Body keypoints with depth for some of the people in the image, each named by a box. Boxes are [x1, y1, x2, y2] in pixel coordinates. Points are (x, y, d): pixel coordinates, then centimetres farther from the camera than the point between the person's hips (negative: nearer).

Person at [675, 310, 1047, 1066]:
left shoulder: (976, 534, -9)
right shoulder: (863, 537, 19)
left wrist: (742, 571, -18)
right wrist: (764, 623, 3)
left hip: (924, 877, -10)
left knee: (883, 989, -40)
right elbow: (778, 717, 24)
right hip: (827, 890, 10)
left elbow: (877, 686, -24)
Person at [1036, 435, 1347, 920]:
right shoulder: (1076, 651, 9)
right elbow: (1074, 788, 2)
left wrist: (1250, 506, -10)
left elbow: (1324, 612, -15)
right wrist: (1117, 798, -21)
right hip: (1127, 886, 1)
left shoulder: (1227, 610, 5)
________________
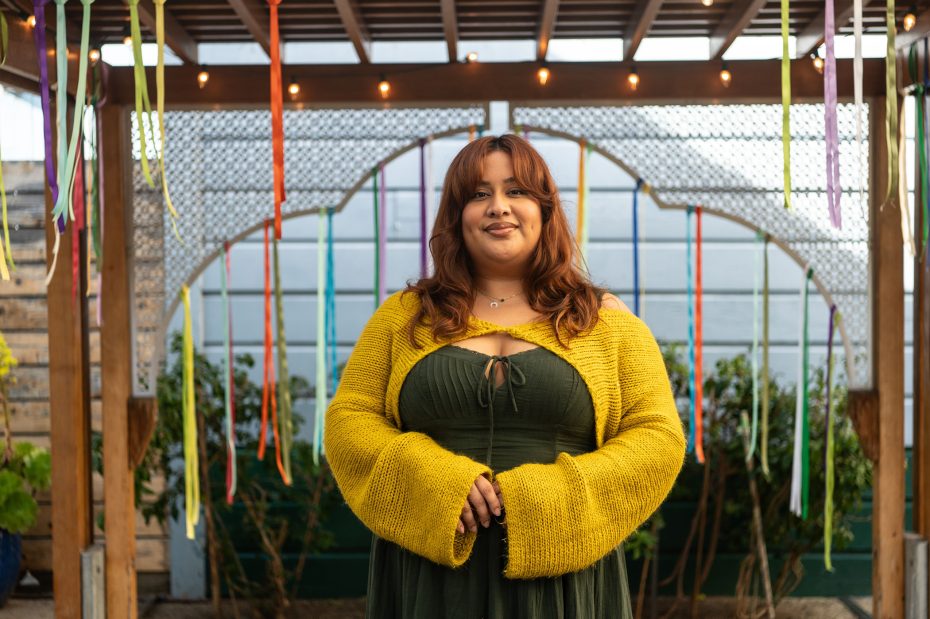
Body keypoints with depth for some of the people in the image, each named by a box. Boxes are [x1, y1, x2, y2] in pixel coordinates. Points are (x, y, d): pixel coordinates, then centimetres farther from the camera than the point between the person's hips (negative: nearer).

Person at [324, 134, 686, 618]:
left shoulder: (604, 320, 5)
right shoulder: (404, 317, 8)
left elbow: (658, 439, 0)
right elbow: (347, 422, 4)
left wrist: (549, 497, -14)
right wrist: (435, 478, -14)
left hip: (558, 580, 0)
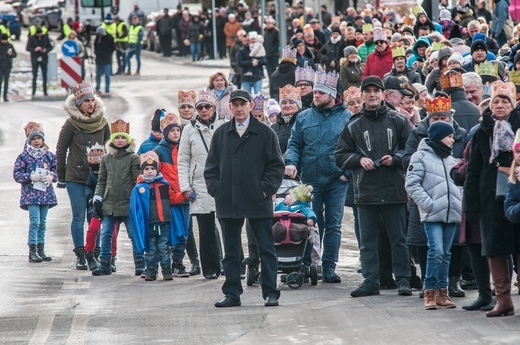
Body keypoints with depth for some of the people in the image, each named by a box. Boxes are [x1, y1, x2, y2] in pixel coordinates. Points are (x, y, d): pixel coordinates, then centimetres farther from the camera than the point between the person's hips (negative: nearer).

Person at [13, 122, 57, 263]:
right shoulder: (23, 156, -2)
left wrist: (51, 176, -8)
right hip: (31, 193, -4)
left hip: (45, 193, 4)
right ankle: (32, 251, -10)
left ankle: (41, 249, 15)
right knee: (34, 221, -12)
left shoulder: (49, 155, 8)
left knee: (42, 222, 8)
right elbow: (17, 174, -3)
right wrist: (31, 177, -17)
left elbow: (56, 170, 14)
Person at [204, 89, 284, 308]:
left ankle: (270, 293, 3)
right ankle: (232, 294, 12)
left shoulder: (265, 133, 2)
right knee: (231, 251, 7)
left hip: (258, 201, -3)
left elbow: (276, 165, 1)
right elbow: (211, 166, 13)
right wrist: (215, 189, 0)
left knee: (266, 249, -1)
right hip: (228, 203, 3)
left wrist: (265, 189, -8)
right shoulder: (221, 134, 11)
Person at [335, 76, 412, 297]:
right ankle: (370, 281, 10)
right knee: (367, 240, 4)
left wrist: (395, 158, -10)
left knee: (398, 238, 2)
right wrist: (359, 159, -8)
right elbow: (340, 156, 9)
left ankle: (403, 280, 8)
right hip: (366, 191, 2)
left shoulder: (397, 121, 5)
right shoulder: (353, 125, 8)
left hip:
________________
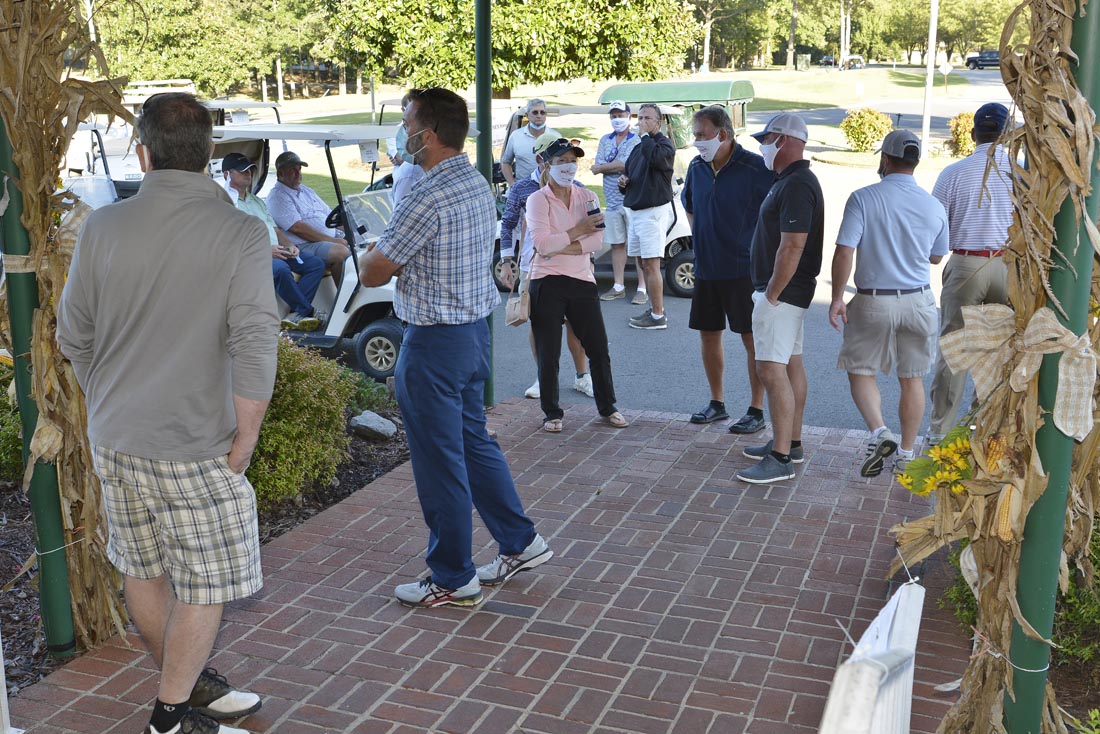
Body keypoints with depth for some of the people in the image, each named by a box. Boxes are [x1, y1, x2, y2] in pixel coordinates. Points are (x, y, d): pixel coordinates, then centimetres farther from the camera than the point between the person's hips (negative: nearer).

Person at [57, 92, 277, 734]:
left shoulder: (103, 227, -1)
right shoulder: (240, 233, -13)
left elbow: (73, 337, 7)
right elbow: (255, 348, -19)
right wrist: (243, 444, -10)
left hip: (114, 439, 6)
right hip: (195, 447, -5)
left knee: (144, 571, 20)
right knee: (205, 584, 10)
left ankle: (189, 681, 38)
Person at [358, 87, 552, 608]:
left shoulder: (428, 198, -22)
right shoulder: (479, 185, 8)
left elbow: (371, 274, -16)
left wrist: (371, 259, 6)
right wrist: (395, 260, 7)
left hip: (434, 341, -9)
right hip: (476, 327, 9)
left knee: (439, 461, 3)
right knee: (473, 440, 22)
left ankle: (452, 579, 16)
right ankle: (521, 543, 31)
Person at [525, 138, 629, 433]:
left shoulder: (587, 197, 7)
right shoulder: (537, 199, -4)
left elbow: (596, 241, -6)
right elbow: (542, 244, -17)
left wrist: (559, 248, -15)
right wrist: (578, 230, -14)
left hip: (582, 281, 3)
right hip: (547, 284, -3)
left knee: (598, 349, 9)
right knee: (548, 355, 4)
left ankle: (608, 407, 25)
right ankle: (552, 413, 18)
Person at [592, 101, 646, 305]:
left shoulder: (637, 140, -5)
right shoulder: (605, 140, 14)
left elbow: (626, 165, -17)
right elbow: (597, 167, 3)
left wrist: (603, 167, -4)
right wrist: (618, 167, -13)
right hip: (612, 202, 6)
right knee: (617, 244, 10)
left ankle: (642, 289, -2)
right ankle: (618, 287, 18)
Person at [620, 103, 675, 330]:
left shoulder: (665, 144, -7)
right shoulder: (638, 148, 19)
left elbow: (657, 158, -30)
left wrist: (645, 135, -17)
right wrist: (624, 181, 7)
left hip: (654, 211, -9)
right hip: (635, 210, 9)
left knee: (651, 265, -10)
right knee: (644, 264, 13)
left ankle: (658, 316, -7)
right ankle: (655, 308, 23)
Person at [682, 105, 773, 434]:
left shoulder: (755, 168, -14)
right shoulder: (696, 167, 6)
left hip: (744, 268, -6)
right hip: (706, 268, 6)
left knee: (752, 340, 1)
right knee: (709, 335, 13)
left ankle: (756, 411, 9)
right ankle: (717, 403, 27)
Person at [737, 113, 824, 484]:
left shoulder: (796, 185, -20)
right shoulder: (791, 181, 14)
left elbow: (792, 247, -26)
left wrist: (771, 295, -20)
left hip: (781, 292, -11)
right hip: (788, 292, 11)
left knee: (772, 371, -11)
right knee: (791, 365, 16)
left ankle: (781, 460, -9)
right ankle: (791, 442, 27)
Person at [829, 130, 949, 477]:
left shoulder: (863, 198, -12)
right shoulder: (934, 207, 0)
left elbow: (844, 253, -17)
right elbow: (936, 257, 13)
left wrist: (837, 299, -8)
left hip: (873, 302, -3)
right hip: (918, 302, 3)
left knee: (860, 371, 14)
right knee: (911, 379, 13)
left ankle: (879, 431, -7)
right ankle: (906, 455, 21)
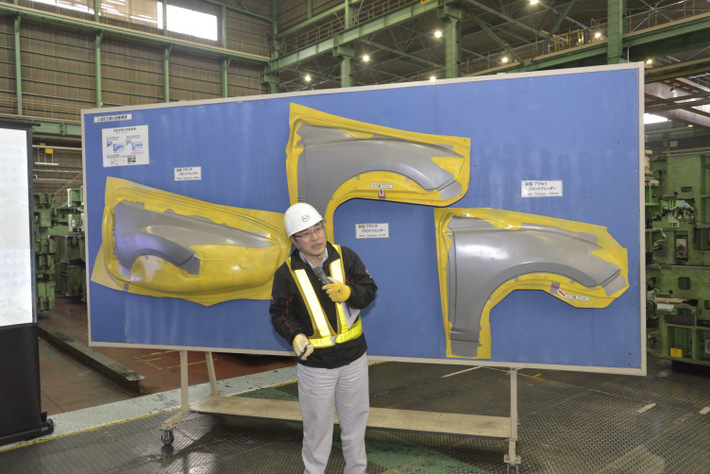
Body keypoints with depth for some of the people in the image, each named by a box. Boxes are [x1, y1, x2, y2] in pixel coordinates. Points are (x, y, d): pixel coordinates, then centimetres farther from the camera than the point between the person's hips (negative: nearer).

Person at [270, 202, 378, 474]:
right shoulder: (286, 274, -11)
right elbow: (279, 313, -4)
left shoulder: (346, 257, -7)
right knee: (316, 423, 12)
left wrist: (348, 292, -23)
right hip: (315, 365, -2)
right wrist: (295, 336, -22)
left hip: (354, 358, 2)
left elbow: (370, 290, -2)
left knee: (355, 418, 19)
________________
**What to produce**
Set down word for word the lines above from the one with "left ankle: (781, 460, -9)" up to and including the one with "left knee: (355, 418, 19)". Omit every picture.

**Response box**
left ankle: (781, 460, -9)
right ankle: (791, 442, 27)
Person at [829, 130, 949, 477]:
left shoulder: (863, 198, -12)
right shoulder: (934, 207, 0)
left elbow: (844, 253, -17)
right elbow: (936, 257, 13)
left wrist: (837, 299, -8)
left hip: (873, 302, -3)
right hip: (918, 302, 3)
left knee: (860, 371, 14)
right knee: (911, 379, 13)
left ankle: (879, 431, -7)
right ankle: (906, 455, 21)
Body keypoints with depth for some of the people in the image, each named by a box. Boxes are [x1, y1, x2, y2] in pixel coordinates. Points are (x, y, d): pixel coordinates, then centimetres farther from the camera than the point between the person's hips (negative: nearer).

Person at [270, 202, 378, 474]:
right shoulder: (286, 274, -11)
right elbow: (279, 313, -4)
left shoulder: (346, 257, -7)
right knee: (316, 423, 12)
left wrist: (348, 292, -23)
right hip: (315, 365, -2)
right wrist: (295, 336, -22)
left hip: (354, 358, 2)
left elbow: (370, 290, -2)
left knee: (355, 418, 19)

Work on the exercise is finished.